Only the lines below starting at the one that contains "right hip: (100, 194)" and ending at the one that contains "right wrist: (92, 185)" are to be reproduced, exactly and with both ends kept.

[Source records]
_ _ _ _ _
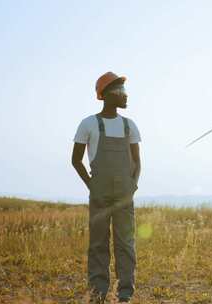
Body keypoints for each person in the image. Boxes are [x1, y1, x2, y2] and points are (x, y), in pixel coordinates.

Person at [71, 71, 141, 303]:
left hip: (124, 195)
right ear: (106, 95)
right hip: (100, 194)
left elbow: (137, 162)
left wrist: (133, 186)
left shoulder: (129, 126)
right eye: (120, 91)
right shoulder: (88, 124)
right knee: (99, 244)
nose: (125, 95)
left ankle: (125, 294)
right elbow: (76, 160)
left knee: (125, 245)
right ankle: (98, 294)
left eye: (125, 91)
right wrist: (92, 185)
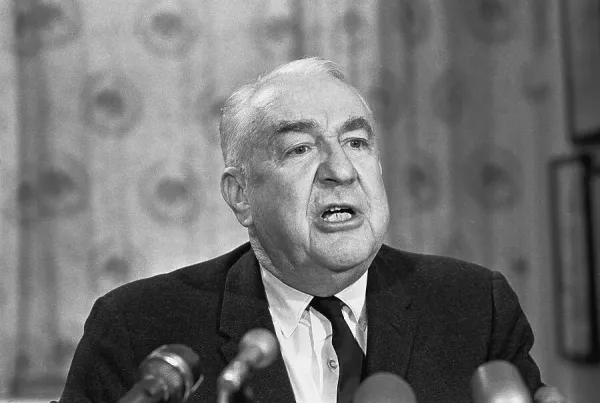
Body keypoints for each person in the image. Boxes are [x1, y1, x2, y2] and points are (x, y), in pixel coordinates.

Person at [58, 57, 566, 403]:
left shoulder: (475, 308)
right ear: (241, 195)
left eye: (357, 143)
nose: (341, 170)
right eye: (300, 149)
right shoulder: (139, 330)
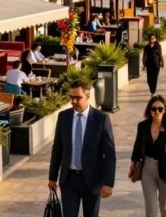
_ _ _ _ _
• [Exercise answer]
right hip: (100, 194)
left elbow: (137, 162)
left wrist: (133, 186)
left shoulder: (129, 126)
right eye: (120, 91)
right shoulder: (88, 124)
right knee: (99, 244)
nose: (125, 95)
left ankle: (125, 294)
right elbow: (76, 160)
left knee: (125, 245)
right ankle: (98, 294)
left eye: (125, 91)
right wrist: (92, 185)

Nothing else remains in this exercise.